Operation Manual
6:6
Lettertypen
Uw naaimachine kan hele reeksen letters en woorden naaien door
de lettertypen in de machine te gebruiken. Alle lettertypen bevatten
hoofdletters, speciale tekens en cijfers. De lettertypen Blokletters en
SchrijÁ etters bevatten ook kleine letters.

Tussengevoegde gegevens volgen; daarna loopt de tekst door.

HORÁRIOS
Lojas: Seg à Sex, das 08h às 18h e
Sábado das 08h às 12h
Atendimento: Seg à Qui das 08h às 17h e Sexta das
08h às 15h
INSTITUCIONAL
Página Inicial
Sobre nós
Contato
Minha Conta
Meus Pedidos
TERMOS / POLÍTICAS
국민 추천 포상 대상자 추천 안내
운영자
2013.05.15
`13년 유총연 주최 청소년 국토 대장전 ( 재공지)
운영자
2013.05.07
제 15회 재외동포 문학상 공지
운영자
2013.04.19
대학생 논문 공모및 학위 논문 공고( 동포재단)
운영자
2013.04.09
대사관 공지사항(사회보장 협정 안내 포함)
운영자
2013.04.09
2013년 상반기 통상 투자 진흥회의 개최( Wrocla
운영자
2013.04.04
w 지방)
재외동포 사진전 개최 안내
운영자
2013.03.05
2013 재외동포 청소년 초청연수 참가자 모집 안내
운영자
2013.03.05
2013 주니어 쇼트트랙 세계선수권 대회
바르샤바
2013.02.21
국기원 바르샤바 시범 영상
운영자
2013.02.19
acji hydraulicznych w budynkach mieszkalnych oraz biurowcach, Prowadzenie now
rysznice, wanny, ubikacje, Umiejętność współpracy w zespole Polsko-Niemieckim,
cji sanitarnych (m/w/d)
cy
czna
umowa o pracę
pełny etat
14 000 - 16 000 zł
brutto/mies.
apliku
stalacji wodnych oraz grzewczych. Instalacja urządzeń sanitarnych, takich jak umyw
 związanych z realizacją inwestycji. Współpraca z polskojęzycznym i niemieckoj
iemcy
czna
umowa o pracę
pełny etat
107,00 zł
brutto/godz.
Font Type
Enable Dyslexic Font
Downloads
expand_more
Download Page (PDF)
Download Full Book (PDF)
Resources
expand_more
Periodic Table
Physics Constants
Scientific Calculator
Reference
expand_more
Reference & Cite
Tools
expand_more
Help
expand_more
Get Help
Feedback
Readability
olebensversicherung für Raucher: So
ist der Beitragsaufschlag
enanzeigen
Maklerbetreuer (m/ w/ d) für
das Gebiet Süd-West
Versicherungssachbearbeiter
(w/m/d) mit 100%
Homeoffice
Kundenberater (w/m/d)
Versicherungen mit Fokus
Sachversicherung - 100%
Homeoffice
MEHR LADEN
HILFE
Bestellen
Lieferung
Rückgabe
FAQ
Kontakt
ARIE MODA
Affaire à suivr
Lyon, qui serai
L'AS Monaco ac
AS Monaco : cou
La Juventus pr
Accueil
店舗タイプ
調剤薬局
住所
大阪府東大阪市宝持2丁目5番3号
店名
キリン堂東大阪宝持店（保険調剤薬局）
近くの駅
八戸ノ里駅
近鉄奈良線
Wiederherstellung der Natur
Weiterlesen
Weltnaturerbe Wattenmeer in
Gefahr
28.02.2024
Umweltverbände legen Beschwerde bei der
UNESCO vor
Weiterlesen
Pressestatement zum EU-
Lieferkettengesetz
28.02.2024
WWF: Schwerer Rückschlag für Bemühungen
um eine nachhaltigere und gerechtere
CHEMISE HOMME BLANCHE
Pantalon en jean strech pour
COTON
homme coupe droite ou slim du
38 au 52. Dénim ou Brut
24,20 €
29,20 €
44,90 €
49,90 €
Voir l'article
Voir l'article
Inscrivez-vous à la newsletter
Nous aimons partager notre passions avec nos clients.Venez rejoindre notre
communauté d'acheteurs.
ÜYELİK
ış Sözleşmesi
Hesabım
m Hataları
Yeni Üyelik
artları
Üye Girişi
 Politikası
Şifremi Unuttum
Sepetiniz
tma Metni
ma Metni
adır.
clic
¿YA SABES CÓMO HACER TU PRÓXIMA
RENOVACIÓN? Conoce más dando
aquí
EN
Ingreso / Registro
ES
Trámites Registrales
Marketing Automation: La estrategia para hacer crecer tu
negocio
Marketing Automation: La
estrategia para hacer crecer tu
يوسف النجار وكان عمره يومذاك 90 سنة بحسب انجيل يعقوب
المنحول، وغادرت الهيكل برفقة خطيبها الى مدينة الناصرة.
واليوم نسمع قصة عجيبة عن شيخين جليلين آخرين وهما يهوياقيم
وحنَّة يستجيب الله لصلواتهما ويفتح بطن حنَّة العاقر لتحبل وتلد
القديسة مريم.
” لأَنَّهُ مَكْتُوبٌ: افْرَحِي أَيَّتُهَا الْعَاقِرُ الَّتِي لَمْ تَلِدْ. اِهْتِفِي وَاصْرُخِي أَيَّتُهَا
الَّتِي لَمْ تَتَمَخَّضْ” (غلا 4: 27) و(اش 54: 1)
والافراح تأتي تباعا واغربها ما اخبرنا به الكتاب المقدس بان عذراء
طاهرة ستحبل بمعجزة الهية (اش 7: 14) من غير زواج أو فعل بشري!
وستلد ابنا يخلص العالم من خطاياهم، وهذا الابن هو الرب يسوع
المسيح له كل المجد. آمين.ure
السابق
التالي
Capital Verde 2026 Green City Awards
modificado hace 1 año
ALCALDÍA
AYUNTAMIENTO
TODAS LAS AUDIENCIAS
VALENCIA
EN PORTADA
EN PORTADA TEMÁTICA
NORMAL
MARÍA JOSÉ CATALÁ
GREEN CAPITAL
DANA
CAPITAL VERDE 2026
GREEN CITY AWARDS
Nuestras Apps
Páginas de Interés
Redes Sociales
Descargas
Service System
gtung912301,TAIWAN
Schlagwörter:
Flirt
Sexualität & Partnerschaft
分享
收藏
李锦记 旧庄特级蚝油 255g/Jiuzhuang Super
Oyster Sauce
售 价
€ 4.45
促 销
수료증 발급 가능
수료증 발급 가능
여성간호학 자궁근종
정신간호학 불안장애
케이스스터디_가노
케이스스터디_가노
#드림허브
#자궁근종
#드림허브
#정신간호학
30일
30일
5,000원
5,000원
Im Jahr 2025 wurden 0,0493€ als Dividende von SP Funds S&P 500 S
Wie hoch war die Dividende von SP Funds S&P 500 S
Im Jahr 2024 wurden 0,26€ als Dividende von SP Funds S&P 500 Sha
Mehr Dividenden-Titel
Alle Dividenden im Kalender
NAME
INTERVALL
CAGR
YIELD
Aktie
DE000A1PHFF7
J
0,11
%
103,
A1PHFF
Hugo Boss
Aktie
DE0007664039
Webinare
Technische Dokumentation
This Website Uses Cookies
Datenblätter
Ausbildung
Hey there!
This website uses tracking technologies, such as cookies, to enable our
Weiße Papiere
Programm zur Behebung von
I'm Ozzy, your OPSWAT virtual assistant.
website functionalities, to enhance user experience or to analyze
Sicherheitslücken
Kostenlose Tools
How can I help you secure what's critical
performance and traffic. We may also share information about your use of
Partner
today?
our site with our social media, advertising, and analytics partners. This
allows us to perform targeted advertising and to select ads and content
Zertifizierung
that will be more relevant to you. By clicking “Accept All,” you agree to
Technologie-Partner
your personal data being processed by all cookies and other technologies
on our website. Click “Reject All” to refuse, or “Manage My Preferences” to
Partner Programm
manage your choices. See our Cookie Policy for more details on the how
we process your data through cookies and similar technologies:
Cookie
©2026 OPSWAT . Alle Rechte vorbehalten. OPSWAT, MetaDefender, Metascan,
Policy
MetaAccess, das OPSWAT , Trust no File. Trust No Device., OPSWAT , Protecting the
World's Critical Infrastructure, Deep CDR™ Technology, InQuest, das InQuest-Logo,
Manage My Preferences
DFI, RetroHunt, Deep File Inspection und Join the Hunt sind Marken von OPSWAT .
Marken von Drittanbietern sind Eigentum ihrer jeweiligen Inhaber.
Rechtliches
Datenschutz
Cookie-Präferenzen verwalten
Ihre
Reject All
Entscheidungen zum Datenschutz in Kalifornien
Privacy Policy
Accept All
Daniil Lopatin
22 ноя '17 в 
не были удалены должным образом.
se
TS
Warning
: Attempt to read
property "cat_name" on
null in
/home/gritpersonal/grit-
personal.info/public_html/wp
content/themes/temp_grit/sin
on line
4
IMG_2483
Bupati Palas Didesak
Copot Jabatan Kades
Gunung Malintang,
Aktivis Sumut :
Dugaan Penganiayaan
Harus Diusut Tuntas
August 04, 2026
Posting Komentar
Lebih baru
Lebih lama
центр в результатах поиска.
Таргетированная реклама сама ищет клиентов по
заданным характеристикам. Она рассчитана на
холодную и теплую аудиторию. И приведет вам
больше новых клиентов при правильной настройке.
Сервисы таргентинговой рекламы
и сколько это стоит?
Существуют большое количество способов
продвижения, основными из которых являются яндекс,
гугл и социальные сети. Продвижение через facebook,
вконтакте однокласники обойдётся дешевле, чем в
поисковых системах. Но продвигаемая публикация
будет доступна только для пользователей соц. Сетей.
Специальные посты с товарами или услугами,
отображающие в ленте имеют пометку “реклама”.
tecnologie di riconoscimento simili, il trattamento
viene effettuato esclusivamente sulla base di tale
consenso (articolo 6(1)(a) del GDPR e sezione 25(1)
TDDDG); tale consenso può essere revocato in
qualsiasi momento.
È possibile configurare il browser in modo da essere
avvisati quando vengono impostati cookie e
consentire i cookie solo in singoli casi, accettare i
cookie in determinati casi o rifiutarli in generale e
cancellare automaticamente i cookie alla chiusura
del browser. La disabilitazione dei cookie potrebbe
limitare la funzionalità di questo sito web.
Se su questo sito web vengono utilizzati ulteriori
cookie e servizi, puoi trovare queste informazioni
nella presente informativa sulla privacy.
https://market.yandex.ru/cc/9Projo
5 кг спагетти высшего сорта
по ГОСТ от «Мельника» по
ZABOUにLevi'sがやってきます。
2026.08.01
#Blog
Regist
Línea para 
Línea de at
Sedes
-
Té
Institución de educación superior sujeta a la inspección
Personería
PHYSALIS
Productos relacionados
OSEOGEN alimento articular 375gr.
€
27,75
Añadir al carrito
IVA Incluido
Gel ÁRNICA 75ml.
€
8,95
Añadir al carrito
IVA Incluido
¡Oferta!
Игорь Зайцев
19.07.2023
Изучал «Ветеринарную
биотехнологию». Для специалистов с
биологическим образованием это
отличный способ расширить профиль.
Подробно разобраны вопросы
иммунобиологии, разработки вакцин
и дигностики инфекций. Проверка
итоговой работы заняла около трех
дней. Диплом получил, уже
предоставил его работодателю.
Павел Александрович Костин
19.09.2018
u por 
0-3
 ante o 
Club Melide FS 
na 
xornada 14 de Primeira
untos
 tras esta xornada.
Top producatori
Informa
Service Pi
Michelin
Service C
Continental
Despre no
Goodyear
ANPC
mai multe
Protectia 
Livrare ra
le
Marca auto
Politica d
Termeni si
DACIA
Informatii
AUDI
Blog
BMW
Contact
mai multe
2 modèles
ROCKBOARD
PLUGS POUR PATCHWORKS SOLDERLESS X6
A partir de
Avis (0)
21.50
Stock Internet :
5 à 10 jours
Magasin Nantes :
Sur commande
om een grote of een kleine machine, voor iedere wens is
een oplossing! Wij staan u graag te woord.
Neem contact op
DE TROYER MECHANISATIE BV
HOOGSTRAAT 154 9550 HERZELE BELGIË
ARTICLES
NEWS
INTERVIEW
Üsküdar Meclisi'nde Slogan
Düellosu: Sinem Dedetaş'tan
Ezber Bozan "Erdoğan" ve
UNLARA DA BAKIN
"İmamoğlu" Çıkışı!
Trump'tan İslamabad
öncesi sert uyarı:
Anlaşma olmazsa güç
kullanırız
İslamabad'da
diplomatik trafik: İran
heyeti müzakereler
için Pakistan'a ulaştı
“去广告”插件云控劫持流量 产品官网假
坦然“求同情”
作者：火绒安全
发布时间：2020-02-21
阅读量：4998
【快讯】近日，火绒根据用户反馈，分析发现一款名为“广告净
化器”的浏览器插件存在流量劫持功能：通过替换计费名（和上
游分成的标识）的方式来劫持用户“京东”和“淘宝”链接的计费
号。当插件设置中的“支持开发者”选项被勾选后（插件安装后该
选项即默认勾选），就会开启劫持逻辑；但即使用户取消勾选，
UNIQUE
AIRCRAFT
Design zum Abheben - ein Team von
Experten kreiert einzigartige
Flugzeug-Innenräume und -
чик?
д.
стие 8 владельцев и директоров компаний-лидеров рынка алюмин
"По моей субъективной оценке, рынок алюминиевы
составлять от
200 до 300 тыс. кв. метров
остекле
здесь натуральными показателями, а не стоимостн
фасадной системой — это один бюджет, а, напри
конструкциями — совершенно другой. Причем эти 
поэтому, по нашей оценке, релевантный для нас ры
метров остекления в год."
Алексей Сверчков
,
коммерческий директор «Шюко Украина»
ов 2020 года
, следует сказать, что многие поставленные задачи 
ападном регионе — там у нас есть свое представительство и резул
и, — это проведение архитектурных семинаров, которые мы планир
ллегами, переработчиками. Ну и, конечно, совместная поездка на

De letterreeksen worden gemaakt in het lettertypenmenu en aan
het stekenreeksmenu toegevoegd. De lettertypen kunnen worden
gecombineerd met steken en permanent in het geheugen worden
opgeslagen.
Ook als u slechts één letter wilt naaien, moet deze worden toegevoegd
aan het stekenreeksmenu.
Let op: U moet alle lettertypen naaien met het IDT (Ingebouwd
Dubbel Transport) uitgeschakeld.
Functies in het letterreeksmenu
Standaard alfabet
Speciale tekens
Cijfers en speciale tekens
Shift Hiermee wisselt u tussen hoofd- en kleine letters.
Spatie
Grootte-instelling. Raak dit symbool aan en stel de lettergrootte
in door op de functieveldtoetsen te drukken (5).
Gum. Hiermee verwijdert u het geselecteerde teken uit het
invoerveld.
In een reeks opslaan. Hiermee voegt u de letterreeks toe aan
het stekenreeksmenu.
Spiegelen. Spiegelt een geselecteerd teken horizontaal.